My birthday will be in three weeks. I am going to have two parties. This is because my little brother, Andrew, and I live in two houses. Every other month we live with our mother and stepfather, Seth, in one house. In between, we live with our father, stepmother, stepsister, stepbrothers, adopted sister, and stepgrandmother across town in another house. Sometimes having two homes and two families is confusing. Mostly, I like it very much.

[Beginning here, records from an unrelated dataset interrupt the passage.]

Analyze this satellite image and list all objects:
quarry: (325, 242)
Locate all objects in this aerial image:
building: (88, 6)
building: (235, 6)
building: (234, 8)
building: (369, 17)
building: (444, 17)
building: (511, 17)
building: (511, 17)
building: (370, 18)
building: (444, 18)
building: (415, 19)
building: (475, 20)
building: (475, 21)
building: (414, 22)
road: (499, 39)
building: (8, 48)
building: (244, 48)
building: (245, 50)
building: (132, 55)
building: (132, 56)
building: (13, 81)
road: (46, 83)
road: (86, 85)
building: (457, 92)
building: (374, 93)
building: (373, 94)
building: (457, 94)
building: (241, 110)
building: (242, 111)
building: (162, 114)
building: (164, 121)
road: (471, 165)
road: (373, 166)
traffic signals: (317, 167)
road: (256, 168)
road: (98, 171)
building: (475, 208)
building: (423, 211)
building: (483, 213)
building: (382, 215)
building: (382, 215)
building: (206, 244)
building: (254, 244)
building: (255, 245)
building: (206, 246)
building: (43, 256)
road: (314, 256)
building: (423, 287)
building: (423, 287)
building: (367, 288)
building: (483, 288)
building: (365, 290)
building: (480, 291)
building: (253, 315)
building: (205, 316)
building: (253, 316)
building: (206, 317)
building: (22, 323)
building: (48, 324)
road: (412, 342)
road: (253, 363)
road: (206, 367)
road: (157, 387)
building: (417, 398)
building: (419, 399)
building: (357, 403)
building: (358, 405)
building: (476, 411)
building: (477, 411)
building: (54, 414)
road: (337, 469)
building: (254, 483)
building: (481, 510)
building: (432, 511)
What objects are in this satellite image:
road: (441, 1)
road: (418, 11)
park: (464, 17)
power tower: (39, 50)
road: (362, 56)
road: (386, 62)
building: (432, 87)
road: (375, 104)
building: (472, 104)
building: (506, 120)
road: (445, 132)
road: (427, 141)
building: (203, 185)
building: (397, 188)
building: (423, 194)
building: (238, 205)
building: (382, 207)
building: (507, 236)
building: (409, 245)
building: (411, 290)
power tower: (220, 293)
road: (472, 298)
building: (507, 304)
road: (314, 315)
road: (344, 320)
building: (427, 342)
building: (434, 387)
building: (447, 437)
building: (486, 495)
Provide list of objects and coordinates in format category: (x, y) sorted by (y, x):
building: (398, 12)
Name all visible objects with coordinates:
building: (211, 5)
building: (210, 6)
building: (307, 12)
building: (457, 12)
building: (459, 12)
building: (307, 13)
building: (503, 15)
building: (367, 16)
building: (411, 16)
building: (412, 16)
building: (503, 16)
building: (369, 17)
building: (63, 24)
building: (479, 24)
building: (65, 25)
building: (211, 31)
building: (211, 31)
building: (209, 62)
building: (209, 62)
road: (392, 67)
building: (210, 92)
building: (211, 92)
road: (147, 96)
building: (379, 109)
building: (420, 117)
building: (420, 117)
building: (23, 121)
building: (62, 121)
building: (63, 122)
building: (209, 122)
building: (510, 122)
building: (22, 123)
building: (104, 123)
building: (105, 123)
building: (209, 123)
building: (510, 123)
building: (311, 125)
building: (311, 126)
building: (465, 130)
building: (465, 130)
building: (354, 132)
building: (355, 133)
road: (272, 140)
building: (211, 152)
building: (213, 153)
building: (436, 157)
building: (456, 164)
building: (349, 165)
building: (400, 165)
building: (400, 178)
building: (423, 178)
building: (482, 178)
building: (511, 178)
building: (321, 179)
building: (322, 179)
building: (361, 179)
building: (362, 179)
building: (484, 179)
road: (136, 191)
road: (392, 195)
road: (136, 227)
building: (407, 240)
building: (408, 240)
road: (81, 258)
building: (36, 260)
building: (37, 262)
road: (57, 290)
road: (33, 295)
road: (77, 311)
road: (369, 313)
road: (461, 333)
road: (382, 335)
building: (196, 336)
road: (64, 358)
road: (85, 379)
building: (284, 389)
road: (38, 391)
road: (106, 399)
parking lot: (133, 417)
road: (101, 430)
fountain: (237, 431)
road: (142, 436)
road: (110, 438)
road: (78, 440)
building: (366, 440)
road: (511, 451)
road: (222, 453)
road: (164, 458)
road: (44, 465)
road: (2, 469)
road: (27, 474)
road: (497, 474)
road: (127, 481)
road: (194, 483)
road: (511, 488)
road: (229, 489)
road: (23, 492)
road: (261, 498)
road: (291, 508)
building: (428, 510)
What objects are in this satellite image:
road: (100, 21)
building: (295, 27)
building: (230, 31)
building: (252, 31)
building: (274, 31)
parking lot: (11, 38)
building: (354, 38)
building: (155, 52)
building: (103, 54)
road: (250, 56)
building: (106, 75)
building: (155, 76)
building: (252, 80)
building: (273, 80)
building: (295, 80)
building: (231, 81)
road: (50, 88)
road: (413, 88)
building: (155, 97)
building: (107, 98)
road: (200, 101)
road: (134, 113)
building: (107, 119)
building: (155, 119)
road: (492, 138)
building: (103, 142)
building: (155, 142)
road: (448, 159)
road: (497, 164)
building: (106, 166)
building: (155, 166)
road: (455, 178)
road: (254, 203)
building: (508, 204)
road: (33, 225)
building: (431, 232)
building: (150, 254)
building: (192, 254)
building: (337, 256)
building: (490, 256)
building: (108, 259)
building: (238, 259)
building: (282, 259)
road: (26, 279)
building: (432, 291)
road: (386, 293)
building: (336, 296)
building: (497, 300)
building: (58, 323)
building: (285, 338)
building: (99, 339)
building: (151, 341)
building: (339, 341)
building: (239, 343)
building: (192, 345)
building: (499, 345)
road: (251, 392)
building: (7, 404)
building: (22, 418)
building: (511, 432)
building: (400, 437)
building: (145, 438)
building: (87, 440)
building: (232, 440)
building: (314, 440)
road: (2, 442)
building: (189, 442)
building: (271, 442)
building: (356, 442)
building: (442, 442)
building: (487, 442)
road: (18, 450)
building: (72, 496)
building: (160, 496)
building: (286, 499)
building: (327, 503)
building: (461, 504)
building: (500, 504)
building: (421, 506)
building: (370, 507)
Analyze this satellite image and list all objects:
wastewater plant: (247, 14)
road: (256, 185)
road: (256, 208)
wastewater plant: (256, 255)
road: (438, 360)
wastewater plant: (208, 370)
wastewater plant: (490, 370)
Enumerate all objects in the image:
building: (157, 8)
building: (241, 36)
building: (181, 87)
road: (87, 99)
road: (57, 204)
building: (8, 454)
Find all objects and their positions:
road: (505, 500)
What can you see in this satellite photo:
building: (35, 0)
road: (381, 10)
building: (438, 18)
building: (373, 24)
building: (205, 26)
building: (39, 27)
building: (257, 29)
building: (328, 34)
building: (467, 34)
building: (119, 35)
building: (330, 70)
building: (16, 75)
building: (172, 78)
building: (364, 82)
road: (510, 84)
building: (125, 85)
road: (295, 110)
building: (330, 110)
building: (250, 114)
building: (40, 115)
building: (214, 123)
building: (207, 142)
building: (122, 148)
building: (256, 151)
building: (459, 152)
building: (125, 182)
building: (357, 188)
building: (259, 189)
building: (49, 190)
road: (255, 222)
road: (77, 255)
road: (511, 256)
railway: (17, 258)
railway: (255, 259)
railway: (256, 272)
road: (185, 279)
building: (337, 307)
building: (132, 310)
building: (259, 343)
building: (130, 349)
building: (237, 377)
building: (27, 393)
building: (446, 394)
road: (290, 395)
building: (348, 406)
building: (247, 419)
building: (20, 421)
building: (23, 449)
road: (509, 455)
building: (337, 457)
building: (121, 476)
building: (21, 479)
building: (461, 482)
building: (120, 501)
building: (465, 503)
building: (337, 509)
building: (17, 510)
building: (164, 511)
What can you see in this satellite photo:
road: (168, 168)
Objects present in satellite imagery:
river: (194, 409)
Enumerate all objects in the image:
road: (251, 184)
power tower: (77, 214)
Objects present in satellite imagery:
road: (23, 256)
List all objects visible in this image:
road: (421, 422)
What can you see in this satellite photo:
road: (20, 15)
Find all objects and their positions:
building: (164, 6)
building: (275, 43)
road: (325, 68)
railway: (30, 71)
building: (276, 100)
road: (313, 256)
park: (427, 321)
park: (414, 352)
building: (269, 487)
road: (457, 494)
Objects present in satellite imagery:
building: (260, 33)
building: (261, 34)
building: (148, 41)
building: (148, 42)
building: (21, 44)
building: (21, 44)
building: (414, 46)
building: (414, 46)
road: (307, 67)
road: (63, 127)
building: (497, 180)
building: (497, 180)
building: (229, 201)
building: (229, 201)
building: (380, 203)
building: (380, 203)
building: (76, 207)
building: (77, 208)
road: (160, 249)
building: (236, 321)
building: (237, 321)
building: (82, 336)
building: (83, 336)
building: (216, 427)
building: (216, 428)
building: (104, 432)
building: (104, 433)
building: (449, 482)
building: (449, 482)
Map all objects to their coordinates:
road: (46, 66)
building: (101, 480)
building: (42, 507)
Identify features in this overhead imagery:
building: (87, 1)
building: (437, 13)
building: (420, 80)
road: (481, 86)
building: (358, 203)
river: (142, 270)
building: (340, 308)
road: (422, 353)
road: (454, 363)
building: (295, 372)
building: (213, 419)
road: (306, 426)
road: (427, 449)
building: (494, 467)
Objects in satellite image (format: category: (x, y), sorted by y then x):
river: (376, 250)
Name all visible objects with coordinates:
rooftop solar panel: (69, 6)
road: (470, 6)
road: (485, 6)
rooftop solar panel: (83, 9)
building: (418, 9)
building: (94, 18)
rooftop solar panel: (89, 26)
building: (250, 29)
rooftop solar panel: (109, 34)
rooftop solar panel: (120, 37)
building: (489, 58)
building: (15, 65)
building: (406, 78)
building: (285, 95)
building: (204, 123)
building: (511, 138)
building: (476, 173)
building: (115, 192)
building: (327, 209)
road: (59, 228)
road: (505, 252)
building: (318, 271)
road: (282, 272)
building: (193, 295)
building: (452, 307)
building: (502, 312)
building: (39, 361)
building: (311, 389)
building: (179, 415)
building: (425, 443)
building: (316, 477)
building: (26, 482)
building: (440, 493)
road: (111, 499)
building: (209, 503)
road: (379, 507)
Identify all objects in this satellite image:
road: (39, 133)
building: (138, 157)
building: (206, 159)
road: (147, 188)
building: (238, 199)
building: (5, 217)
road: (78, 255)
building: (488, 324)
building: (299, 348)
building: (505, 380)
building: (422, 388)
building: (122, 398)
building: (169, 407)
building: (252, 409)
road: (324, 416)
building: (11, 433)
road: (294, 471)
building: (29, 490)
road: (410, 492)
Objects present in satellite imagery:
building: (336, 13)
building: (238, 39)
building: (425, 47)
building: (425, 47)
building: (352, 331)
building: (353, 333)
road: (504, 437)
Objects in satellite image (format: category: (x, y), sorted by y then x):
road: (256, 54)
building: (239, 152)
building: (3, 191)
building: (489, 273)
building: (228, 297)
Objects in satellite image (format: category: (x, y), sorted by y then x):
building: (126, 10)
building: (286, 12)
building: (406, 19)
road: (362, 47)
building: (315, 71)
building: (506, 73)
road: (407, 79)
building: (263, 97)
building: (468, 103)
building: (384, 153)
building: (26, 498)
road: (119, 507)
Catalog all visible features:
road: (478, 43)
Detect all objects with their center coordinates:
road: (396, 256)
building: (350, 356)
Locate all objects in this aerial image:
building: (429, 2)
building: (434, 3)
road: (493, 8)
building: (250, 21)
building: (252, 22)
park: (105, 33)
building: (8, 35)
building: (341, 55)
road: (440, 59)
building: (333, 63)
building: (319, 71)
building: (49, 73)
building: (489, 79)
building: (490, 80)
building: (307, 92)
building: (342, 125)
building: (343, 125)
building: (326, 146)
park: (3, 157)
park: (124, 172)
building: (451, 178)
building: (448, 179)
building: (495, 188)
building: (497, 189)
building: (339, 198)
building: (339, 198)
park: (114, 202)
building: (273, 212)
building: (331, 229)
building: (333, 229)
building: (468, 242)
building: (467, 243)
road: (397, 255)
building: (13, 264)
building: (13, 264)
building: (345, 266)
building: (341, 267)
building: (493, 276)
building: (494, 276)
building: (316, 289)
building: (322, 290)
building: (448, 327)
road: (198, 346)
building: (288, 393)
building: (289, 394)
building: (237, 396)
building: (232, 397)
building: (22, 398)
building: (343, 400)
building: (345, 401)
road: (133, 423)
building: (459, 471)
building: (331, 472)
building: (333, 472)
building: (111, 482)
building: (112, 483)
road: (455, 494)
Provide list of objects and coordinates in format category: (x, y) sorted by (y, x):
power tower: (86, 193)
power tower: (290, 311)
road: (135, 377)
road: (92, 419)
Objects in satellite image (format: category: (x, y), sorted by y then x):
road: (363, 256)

Guess what. Yesterday I told Andrew that since I am going to have two parties that means I will turn eighth twice. This makes me sixteen. Sixteen is a very wonderful age. I asked my mother if I could have a sweet sixteen party, and she said no, not until I am actually sixteen. I pointed out that when I am sixteen and have two sweet sixteen parties I will turn thirty-two, and Mommy said, “Just think. When you are seventy-nine, you will turn one hundred and fifty-eight. Won’t that be something?” Mommy does not always take me seriously. I knew then that she would not let me have a sweet sixteen party. Not yet. So I just planed two regular eight-year-old parties. But I could not stop thinking about being sixteen years old.

“Karen,” said Mommy one morning, “have you made your birthday list yet? I would like to get your presents. Your father would probably like a list too.”

Well, for heaven’s sake. Do you know what? I had not even thought about my birthday lists. I had been too busy thinking about turning sixteen.

“I have not made them yet!” I cried. “I forgot. But I will make them right now.”

I ran upstairs to my room. I sat down at my desk. I found a pad of paper and my pen that writes in three colors. I chose pink. I decided to make the list for Mommy first.

I made a list of things I was pretty sure Mommy could get for me—a scrapbook, a sweatshirt, a glitter-art kit. It is always better to make a list like that. One year I asked for a go-cart, a playhouse, a kitten, and my own TV. That was silly. Mommy could not get me those things, so then she just had to guess what I wanted.

I put Mommy’s list aside and started Daddy’s. The last two things on Daddy’s list were:

Swing set for the backyard? (we could all enjoy it) bedtime 1/2 hour later

I looked at my two lists. I thought about them for awhile [sic]. Then I started a third list. I just could not stop thinking about turning sixteen. On top of that third piece of paper I wrote:


I stared out the window and thought for awhile [sic]. Bedtime one-half hour later was fine, but what I really wanted was to stay up all night.